Фрагмент документа:
..........

Умрет Денис Иванович, и всего через два (или три - опять неясность с датою) года родится его преемник в комедии Грибоедов. Еще минет четыре года - и явится Пушкин. Еще год - Баратынский. И пойдет, пойдет, пойдет. Три года спустя родится Тютчев, спустя еще шесть - Гоголь, два - Белинский, год - Герцен и Гончаров, два - Лермонтов, три - Сухово-Кобылин и Алексей Толстой, год - Тургенев, три - Достоевский и Некрасов, два - Островский, три - Щедрин, два - Лев Толстой...
Не в счастливой случайности рождений дело; богатейше одаренные натуры рождаются всегда. Началась непрерывная цепь, звено цепляется за звено, не давая ни на год, ни на миг пропадать в нетях русскому духу и русскому слову, и начальное звено - они, Державин и Фонвизин, первые гении российской словесности.

..........

Строки из набора данных:
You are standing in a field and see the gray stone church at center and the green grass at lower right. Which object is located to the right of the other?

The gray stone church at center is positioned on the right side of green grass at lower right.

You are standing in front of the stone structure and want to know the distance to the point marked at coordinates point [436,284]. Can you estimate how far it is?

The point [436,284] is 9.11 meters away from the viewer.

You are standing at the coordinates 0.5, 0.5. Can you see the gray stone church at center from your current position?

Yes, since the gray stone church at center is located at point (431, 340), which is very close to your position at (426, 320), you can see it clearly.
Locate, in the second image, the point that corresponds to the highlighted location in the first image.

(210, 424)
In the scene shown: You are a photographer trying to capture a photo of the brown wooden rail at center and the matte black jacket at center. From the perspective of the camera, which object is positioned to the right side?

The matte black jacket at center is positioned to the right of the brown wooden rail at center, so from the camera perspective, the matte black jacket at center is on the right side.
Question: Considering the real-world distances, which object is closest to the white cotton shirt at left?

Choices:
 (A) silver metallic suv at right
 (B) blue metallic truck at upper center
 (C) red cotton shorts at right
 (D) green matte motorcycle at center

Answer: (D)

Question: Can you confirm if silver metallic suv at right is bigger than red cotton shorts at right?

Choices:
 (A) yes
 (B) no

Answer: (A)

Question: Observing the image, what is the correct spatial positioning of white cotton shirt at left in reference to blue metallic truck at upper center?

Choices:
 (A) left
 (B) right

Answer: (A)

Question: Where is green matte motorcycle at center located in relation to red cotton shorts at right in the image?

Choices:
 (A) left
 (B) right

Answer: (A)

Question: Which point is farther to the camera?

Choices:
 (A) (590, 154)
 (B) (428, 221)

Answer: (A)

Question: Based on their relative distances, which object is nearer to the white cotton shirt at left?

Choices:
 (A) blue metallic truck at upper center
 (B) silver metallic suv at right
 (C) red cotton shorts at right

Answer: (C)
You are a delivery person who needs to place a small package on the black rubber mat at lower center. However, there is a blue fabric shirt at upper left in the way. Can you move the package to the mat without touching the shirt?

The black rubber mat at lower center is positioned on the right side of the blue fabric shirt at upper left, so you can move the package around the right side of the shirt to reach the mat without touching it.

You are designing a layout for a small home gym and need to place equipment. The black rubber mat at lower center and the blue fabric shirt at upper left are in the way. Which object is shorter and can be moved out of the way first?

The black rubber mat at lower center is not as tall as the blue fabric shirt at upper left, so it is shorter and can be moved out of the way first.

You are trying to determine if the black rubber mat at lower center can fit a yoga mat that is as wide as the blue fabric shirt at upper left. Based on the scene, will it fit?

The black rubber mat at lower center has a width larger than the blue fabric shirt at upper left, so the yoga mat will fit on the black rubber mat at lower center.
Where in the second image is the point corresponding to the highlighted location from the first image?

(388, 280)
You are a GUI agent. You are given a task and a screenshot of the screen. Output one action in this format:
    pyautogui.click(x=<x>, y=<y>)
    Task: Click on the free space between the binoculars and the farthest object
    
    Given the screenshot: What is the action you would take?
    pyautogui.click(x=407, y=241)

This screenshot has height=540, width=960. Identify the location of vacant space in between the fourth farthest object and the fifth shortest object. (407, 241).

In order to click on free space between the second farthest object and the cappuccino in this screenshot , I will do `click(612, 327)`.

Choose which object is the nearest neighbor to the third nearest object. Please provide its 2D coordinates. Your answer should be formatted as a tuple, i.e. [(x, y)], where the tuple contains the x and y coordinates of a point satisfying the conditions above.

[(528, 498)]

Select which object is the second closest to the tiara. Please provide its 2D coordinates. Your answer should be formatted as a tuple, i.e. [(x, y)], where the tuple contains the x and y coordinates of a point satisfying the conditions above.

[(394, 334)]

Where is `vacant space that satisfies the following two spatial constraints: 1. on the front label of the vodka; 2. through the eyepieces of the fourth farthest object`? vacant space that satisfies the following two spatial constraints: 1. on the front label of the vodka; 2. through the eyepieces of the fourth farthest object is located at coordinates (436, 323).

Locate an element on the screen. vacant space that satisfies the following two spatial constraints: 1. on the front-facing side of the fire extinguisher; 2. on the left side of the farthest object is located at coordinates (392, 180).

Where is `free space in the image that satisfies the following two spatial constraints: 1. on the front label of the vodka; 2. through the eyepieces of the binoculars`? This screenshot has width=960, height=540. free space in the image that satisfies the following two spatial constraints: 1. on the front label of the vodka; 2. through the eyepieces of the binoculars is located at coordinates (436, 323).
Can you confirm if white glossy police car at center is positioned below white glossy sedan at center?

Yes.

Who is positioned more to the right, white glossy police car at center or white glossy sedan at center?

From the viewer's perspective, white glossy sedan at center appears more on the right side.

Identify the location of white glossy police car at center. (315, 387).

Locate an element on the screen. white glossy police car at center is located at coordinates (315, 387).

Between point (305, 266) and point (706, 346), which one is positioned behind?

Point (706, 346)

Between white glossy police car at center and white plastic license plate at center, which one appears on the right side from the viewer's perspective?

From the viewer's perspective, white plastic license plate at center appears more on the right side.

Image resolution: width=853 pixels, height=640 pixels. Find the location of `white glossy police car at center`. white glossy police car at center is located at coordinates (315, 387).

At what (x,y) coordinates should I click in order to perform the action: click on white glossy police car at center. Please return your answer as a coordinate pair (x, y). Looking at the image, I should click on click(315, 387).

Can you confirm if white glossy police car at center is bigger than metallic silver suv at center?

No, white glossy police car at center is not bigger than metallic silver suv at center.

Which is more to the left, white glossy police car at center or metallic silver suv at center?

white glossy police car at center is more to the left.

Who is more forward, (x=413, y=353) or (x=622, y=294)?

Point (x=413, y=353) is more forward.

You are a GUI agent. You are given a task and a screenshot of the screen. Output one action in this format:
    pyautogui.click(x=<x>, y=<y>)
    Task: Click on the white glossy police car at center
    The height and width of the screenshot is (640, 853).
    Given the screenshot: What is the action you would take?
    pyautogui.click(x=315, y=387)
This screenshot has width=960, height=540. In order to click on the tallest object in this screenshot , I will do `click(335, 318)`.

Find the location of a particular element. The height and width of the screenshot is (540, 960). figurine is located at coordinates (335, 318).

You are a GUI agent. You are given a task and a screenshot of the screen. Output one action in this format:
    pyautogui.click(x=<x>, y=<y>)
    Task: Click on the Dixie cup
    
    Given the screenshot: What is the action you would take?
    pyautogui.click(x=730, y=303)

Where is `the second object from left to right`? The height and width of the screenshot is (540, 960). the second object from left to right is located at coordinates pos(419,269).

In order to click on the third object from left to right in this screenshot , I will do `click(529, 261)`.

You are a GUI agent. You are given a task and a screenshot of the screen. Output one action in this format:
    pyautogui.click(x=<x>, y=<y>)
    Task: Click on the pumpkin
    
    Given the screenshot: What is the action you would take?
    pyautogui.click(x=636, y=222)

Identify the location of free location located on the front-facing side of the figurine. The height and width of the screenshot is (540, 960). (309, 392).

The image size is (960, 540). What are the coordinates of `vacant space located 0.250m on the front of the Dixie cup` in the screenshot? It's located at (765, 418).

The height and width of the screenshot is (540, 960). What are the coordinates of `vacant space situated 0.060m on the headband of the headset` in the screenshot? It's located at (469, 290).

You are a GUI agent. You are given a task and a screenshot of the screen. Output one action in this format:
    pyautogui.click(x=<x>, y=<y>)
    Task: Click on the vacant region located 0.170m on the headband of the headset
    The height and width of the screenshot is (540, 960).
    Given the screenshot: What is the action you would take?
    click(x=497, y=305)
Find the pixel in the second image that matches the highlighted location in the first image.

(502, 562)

..........

Что требуется:
1. Перепишите из отрывка о русской словесности часть, которая начинается словами «Умрет Денис Иванович, и» и заканчивается словами «- Лев Толстой...».
2. Воспроизведите дословно строки записей, начиная с самого начала записей и заканчивая строкой, содержащей «The gray stone church at center is positioned», включая обе границы.

Ответы к заданиям:
1.
Умрет Денис Иванович, и всего через два (или три - опять неясность с датою) года родится его преемник в комедии Грибоедов. Еще минет четыре года - и явится Пушкин. Еще год - Баратынский. И пойдет, пойдет, пойдет. Три года спустя родится Тютчев, спустя еще шесть - Гоголь, два - Белинский, год - Герцен и Гончаров, два - Лермонтов, три - Сухово-Кобылин и Алексей Толстой, год - Тургенев, три - Достоевский и Некрасов, два - Островский, три - Щедрин, два - Лев Толстой...

2.
You are standing in a field and see the gray stone church at center and the green grass at lower right. Which object is located to the right of the other?

The gray stone church at center is positioned on the right side of green grass at lower right.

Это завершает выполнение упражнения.